Penser globalement, mettre en œuvre localement
D’un point de vue global, l’étude de l’Empa motive, de par son approche holistique, de manière implicite un examen plus approfondi de l’idée d’économie circulaire, qui est tout aussi importante pour la durabilité que l’énergie. En outre, elle montre les potentiels encore inexploités des énergies renouvelables et aide ainsi à garder une vue d’ensemble. En même temps, il est nécessaire de considérer la situation locale de manière différenciée et de la rendre plus durable, les comparaisons avec les pays voisins étant susceptibles d’attirer l’attention sur d’éventuelles possibilités d’expansion ignorées jusqu’ici. Il est aussi judicieux d’utiliser principalement des sources d’énergie locales. Ce n’est que lorsque l’expansion atteindra ici ses limites que d’autres options telles que des centrales solaires dans le désert offriront d’autres possibilités.
Cette mise en œuvre simultanée dans les secteurs des matières premières et de l’énergie est certes essentielle, mais pourrait ne pas être suffisante. Il faut étendre encore davantage la perspective et s’attaquer à la consommation inutile d’énergie – ou, plus fondamentalement, à la durabilité du comportement humain. Mais aussi à la manière de réduire les comportements non durables, idéalement sans impacter la qualité de vie. Michael Dittmar le formule comme suit: «Les études portant sur des systèmes véritablement durables sur de longues périodes, avec ou sans êtres humains, montrent un système circulaire naturel dont le désordre, accru par chaque processus, est régulé à long terme directement et indirectement par l’énergie solaire. Ce n’est que si une économie humaine se définit au sein de cet écosystème à plus grande échelle et reconnaît en conséquence la stabilité de cet écosystème comme une tâche centrale, qu’elle peut réussir.»

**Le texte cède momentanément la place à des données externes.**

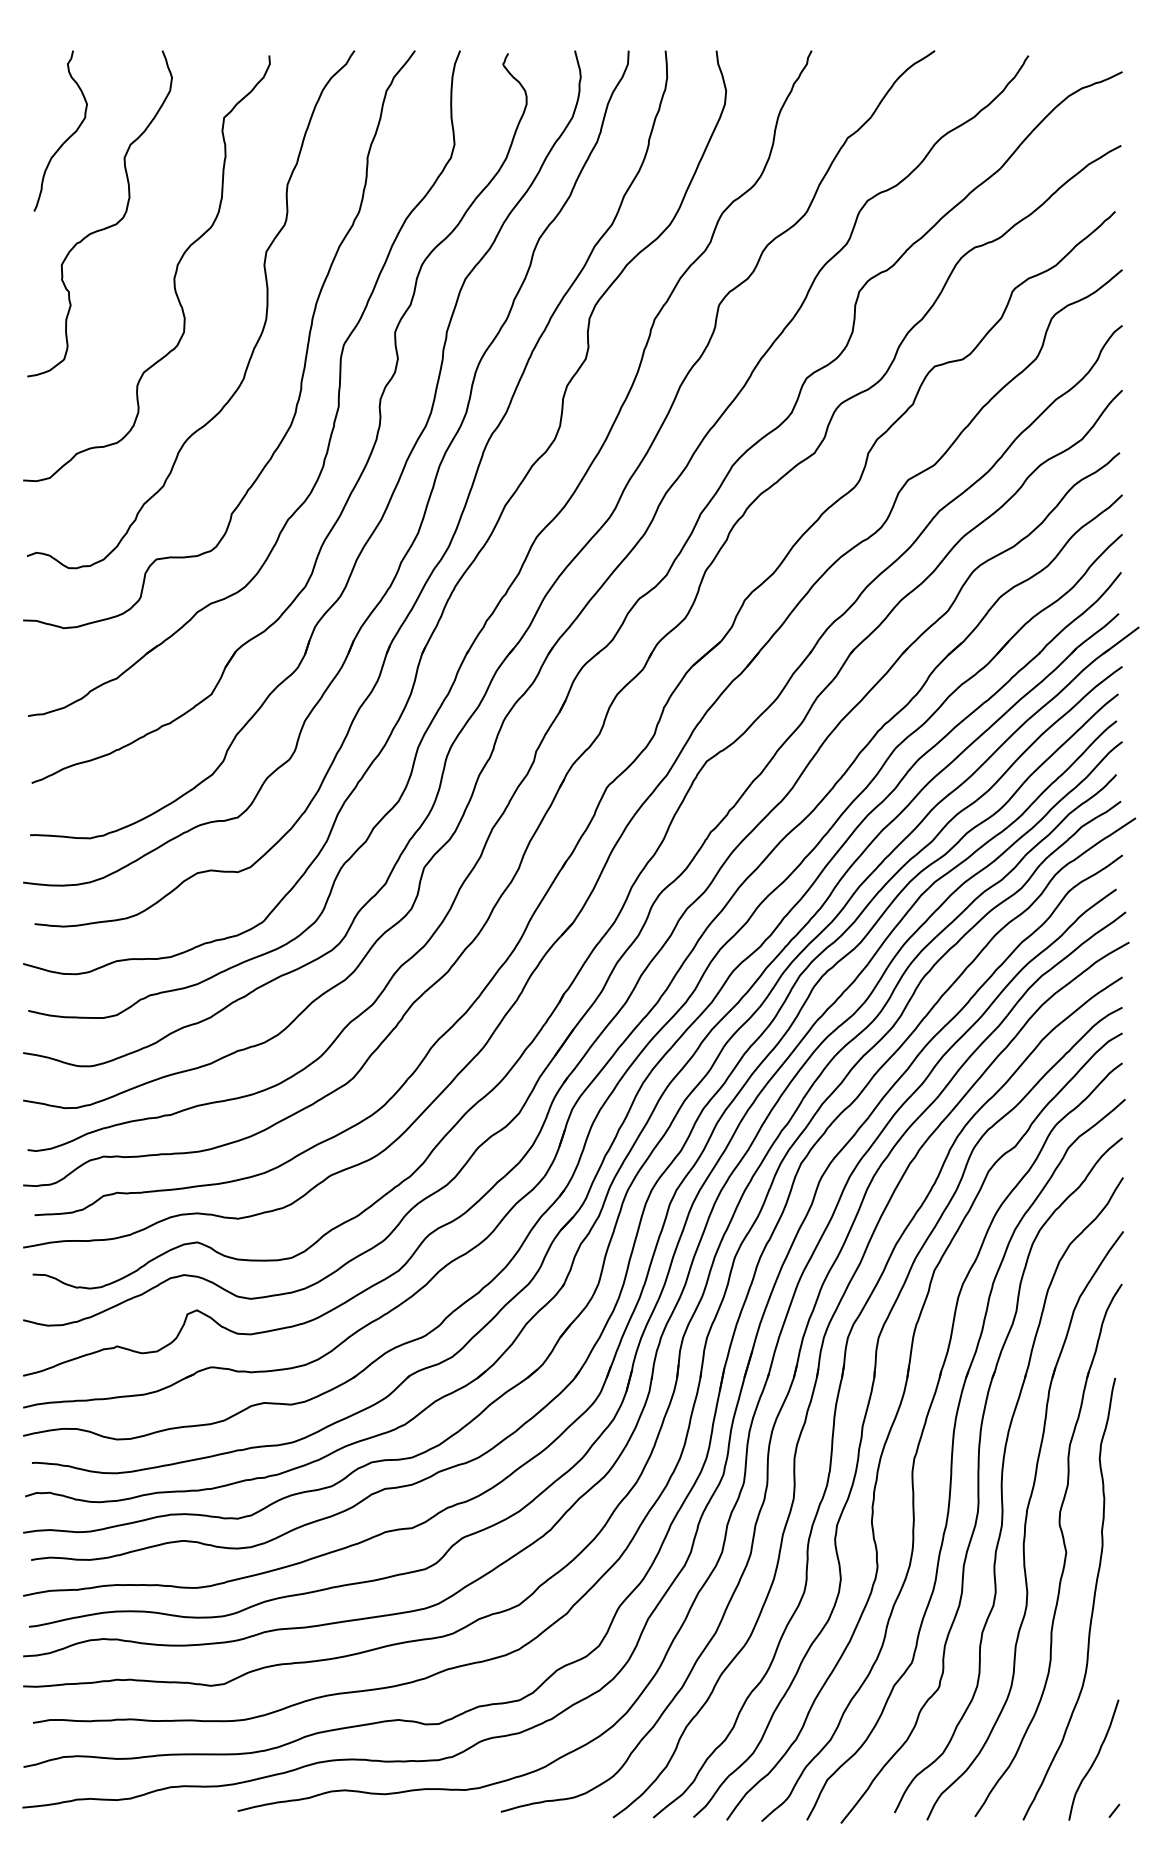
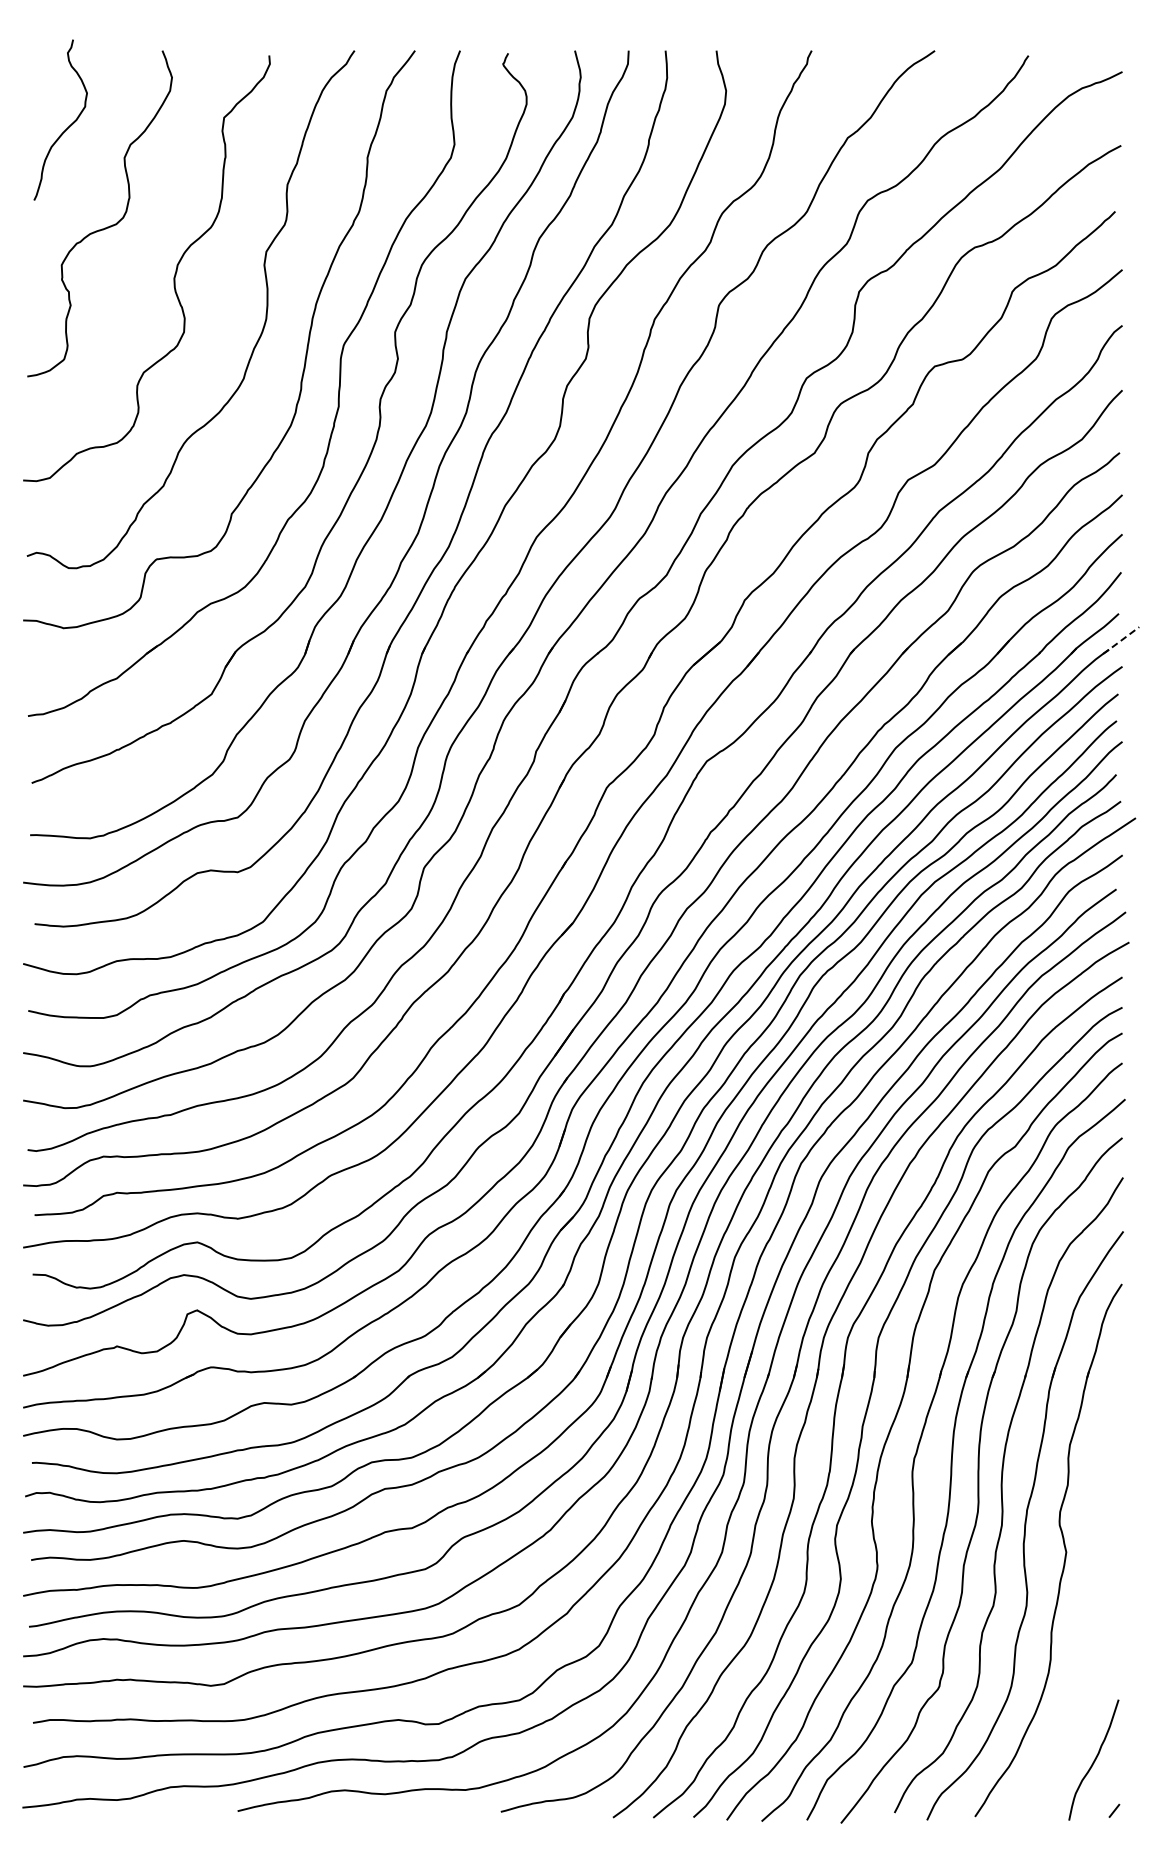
curve at (68, 137) position: (68, 137) -> (68, 126)
line at (1121, 640): solid -> dashed
curve at (1092, 1602): present -> none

Concrètement, une telle économie pourrait être réalisée en poursuivant l’objectif de la «société à 2000 W» et en réduisant considérablement la consommation d’énergie en Suisse, actuellement de 6 kW par personne tous domaines confondus (mobilité, ménages et industrie/services). Selon l’étude de l’Empa, un potentiel global utilisable de 2300 W en moyenne par personne est disponible – sans tenir compte de l’énergie solaire des déserts. Si l’on ajoute l’énergie des déserts à cette énergie produite localement, on atteint 7760 W. Le potentiel est donc là: il s’agit maintenant de l’exploiter judicieusement et avec le soin nécessaire.
Références
[1] Harald Desing, Rolf Widmer, Didier Beloin-Saint-Pierre, Roland Hischier, Patrick Wäger, «Powering a Sustainable and Circular Economy — An Engineering Approach to Estimating Renewable Energy Potentials within Earth System Boundaries», Energies 2019, 12, 4723.
[2] Will Steffen, et al., «Planetary boundaries: Guiding human development on a changing planet», Science, 13 Feb 2015.
[3] Johan Rockström, et al., «Planetary Boundaries: Exploring the Safe Operating Space for Humanity», Ecology and Society, 14(2), article 32, 2009.